The sidewall size gets you close, but not all 285/70R17 tires are twins. An all-terrain with chunky shoulders may run wider than a highway tire in the same printed size. A mud tire with deep tread can stand taller too. When room is tight, the maker’s mounted dimensions tell you more than the sidewall stamp.

Check Before You Buy Why It Matters What To Do
Wheel width A narrow or wide wheel can change the mounted shape of the tire. Match the tire to the approved wheel range on the maker’s spec sheet.
Wheel offset Offset shifts the tire inboard or outboard and can create rub at full lock. Check backspacing before you buy wheels just for the new tire size.
Lift height Lift helps vertical room, but it does not fix every rub point. Check liner, mud flap, and body-mount room, not just ride height.
Tire model Two tires with the same sidewall size can measure differently once mounted. Read the brand spec sheet when clearance is tight.
Spare-tire spot Underbody spare mounts can be tighter than the wheel wells. Measure the spare location before you order a full set of five.
Speedometer change A taller tire covers more ground per turn. Plan a recalibration if your truck is picky about speed data.

When A 285/70R17 Makes Sense

This size lands in a sweet spot for a lot of trucks and SUVs. It gives that fuller 33-inch look without jumping straight to the width and bulk of a 12.5-inch flotation tire.
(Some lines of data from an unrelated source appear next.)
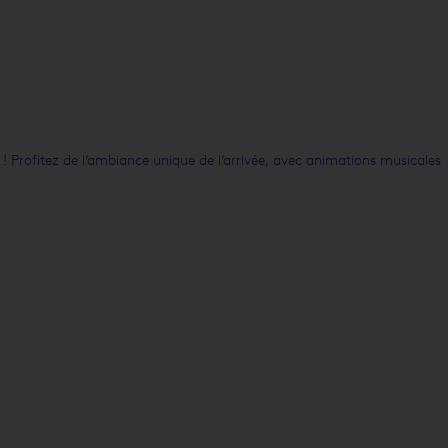
 Profitez de l’ambiance unique de l’arrivée, avec animations musicales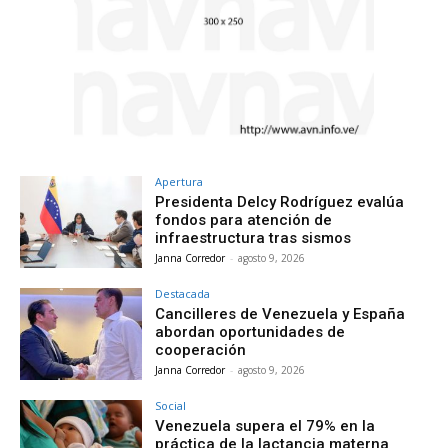
Apertura
Presidenta Delcy Rodríguez evalúa
fondos para atención de
infraestructura tras sismos
Janna Corredor
-
agosto 9, 2026
Destacada
Cancilleres de Venezuela y España
abordan oportunidades de
cooperación
Janna Corredor
-
agosto 9, 2026
Social
Venezuela supera el 79% en la
práctica de la lactancia materna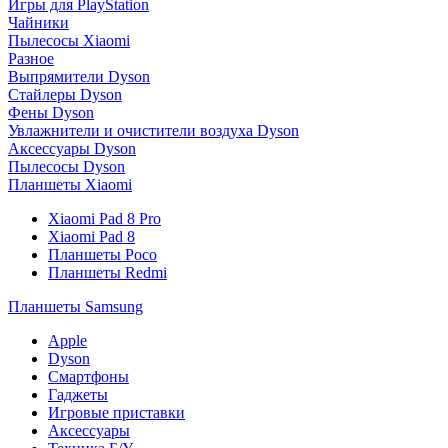
Игры для PlayStation
Чайники
Пылесосы Xiaomi
Разное
Выпрямители Dyson
Стайлеры Dyson
Фены Dyson
Увлажнители и очистители воздуха Dyson
Аксессуары Dyson
Пылесосы Dyson
Планшеты Xiaomi
Xiaomi Pad 8 Pro
Xiaomi Pad 8
Планшеты Poco
Планшеты Redmi
Планшеты Samsung
Apple
Dyson
Смартфоны
Гаджеты
Игровые приставки
Аксессуары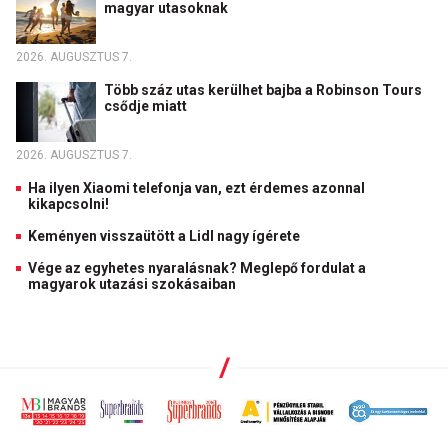
magyar utasoknak
2026. AUGUSZTUS 7.
Több száz utas kerülhet bajba a Robinson Tours
csődje miatt
2026. AUGUSZTUS 7.
Ha ilyen Xiaomi telefonja van, ezt érdemes azonnal
kikapcsolni!
Keményen visszaütött a Lidl nagy ígérete
Vége az egyhetes nyaralásnak? Meglepő fordulat a
magyarok utazási szokásaiban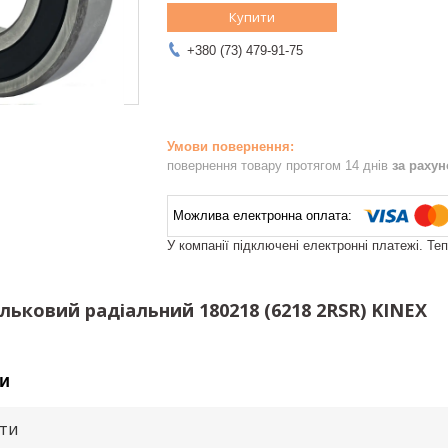
Купити
+380 (73) 479-91-75
повернення товару протягом 14 днів
за раху
У компанії підключені електронні платежі. Те
ьковий радіальний 180218 (6218 2RSR) KINEX
и
ути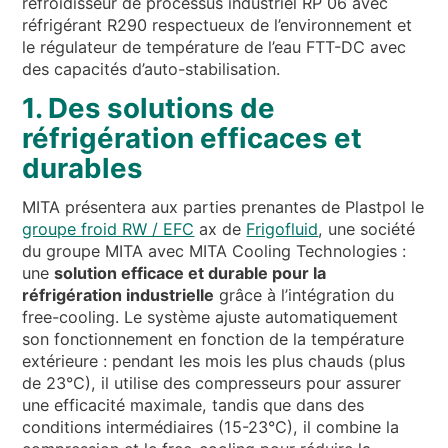
refroidisseur de processus industriel RP 06 avec
réfrigérant R290 respectueux de l’environnement et
le régulateur de température de l’eau FTT-DC avec
des capacités d’auto-stabilisation.
1. Des solutions de
réfrigération efficaces et
durables
MITA présentera aux parties prenantes de Plastpol le
groupe froid RW / EFC
ax de
Frigofluid
, une société
du groupe MITA avec MITA Cooling Technologies :
une
solution efficace et durable pour la
réfrigération industrielle
grâce à l’intégration du
free-cooling. Le système ajuste automatiquement
son fonctionnement en fonction de la température
extérieure : pendant les mois les plus chauds (plus
de 23°C), il utilise des compresseurs pour assurer
une efficacité maximale, tandis que dans des
conditions intermédiaires (15-23°C), il combine la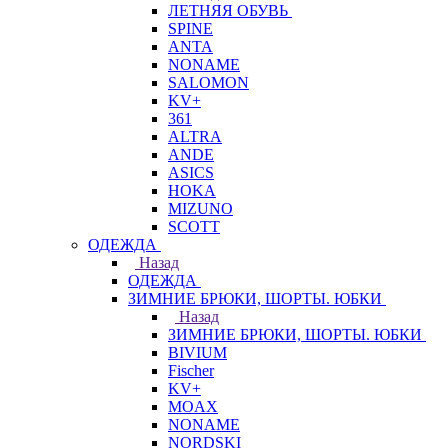
ЛЕТНЯЯ ОБУВЬ
SPINE
ANTA
NONAME
SALOMON
KV+
361
ALTRA
ANDE
ASICS
HOKA
MIZUNO
SCOTT
ОДЕЖДА
Назад
ОДЕЖДА
ЗИМНИЕ БРЮКИ, ШОРТЫ. ЮБКИ
Назад
ЗИМНИЕ БРЮКИ, ШОРТЫ. ЮБКИ
BIVIUM
Fischer
KV+
MOAX
NONAME
NORDSKI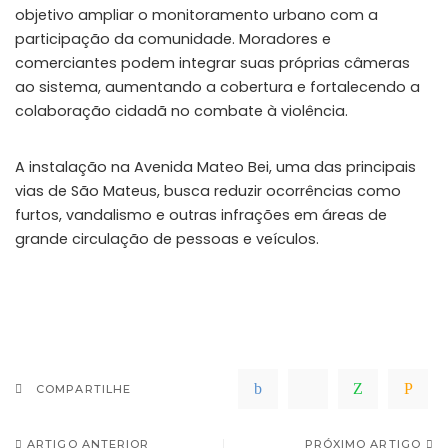
objetivo ampliar o monitoramento urbano com a
participação da comunidade. Moradores e
comerciantes podem integrar suas próprias câmeras
ao sistema, aumentando a cobertura e fortalecendo a
colaboração cidadã no combate à violência.
A instalação na Avenida Mateo Bei, uma das principais
vias de São Mateus, busca reduzir ocorrências como
furtos, vandalismo e outras infrações em áreas de
grande circulação de pessoas e veículos.
COMPARTILHE
ARTIGO ANTERIOR
PRÓXIMO ARTIGO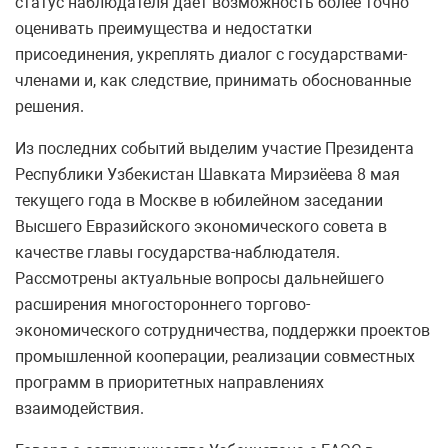
статус наблюдателя дает возможность более точно
оценивать преимущества и недостатки
присоединения, укреплять диалог с государствами-
членами и, как следствие, принимать обоснованные
решения.
Из последних событий выделим участие Президента
Республики Узбекистан Шавката Мирзиёева 8 мая
текущего года в Москве в юбилейном заседании
Высшего Евразийского экономического совета в
качестве главы государства-наблюдателя.
Рассмотрены актуальные вопросы дальнейшего
расширения многостороннего торгово-
экономического сотрудничества, поддержки проектов
промышленной кооперации, реализации совместных
программ в приоритетных направлениях
взаимодействия.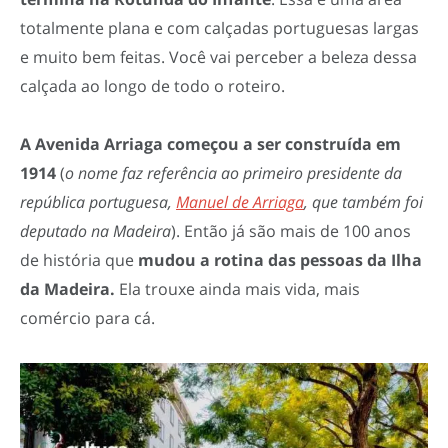
totalmente plana e com calçadas portuguesas largas
e muito bem feitas. Você vai perceber a beleza dessa
calçada ao longo de todo o roteiro.
A Avenida Arriaga começou a ser construída em
1914
(
o nome faz referência ao primeiro presidente da
república portuguesa,
Manuel de Arriaga
, que também foi
deputado na Madeira
). Então já são mais de 100 anos
de história que
mudou a rotina das pessoas da Ilha
da Madeira.
Ela trouxe ainda mais vida, mais
comércio para cá.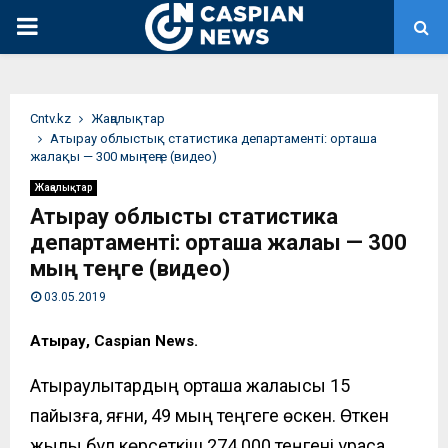
PRIMARY
MENU
Сntv.kz
Жаңалықтар
Атырау облыстық статистика департаменті: орташа
жалақы — 300 мың теңге (видео)
Жаңалықтар
Атырау облыстық статистика
департаменті: орташа жалақы — 300
мың теңге (видео)
03.05.2019
Атырау, Caspian News.
Атыраулықтардың орташа жалақысы
15
пайызға, яғни, 49 мың теңгеге өскен. Өткен
жылы бұл көрсеткіш 274 000 теңгені құраса,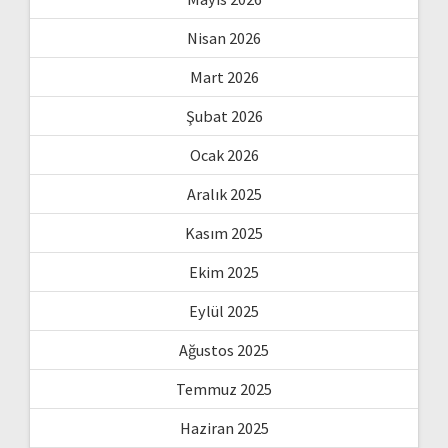
Nisan 2026
Mart 2026
Şubat 2026
Ocak 2026
Aralık 2025
Kasım 2025
Ekim 2025
Eylül 2025
Ağustos 2025
Temmuz 2025
Haziran 2025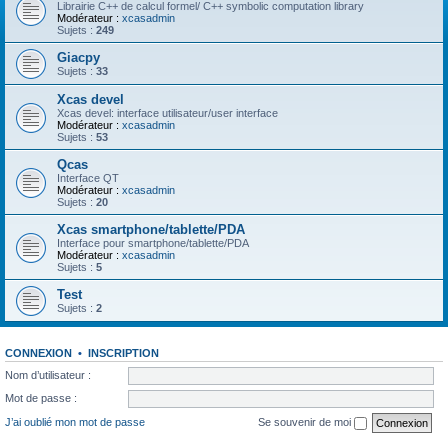
Librairie C++ de calcul formel/ C++ symbolic computation library
Modérateur :
xcasadmin
Sujets :
249
Giacpy
Sujets :
33
Xcas devel
Xcas devel: interface utilisateur/user interface
Modérateur :
xcasadmin
Sujets :
53
Qcas
Interface QT
Modérateur :
xcasadmin
Sujets :
20
Xcas smartphone/tablette/PDA
Interface pour smartphone/tablette/PDA
Modérateur :
xcasadmin
Sujets :
5
Test
Sujets :
2
CONNEXION
•
INSCRIPTION
Nom d’utilisateur :
Mot de passe :
J’ai oublié mon mot de passe
Se souvenir de moi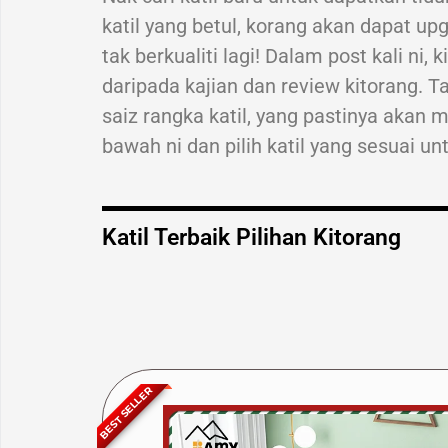
katil yang betul, korang akan dapat up
tak berkualiti lagi! Dalam post kali ni,
daripada kajian dan review kitorang. Tak
saiz rangka katil, yang pastinya akan m
bawah ni dan pilih katil yang sesuai un
Katil Terbaik Pilihan Kitorang
BEST SELLER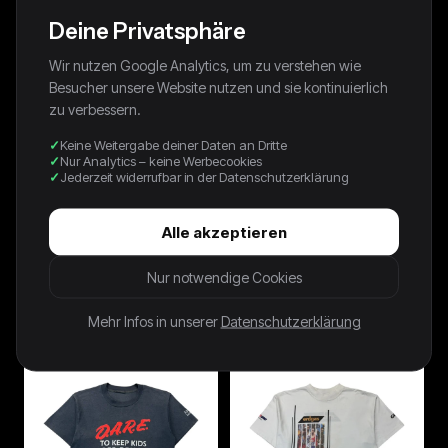
Deine Privatsphäre
Wir nutzen Google Analytics, um zu verstehen wie
Besucher unsere Website nutzen und sie kontinuierlich
zu verbessern.
Keine Weitergabe deiner Daten an Dritte
Nur Analytics – keine Werbecookies
Jederzeit widerrufbar in der Datenschutzerklärung
Alle akzeptieren
90s Kleines Arschloch Promo
1996 Fruit Of The Loom Shirt "I
Nur notwendige Cookies
Shirt Grau
kicked up my heels at Larry's"
Grün
39,00 €
49,00 €
Mehr Infos in unserer
Datenschutzerklärung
For many drivers, that means an easier fit, less trimming, and a truck that still feels civil on wet pavement and long highway days.

It also works well for people who want one set of tires to do a bit of everything. There’s enough sidewall for dirt, gravel, and washboard roads. There’s enough width to add grip and stance. Yet it still stays in a range that many daily-driven rigs can handle with minor setup work instead of a full round of cutting and reworking.

If your truck lives on stock wheels with stock offset, this size can still be a smart move, but fitment is never a blind buy. The best way to shop it is straightforward:

  • Check the brand’s mounted specs.
  • Check your wheel width and offset.
  • Check your truck’s known rub points.
  • Then decide whether you want a metric 285/70R17 or a wider 33×12.50R17.

What To Say At The Tire Shop

If you want the plain answer, say it this way: a 285/70R17 is a 33-inch tire class size, with a nominal diameter of about 32.7 inches. That line is accurate, easy to repeat, and clear enough for shopping, fitment chats, and wheel-package quotes.

If clearance is tight, add one more line: “I want the mounted specs for the exact tire model.” That extra step is what keeps a smart tire buy from turning into a fender-liner project on day one.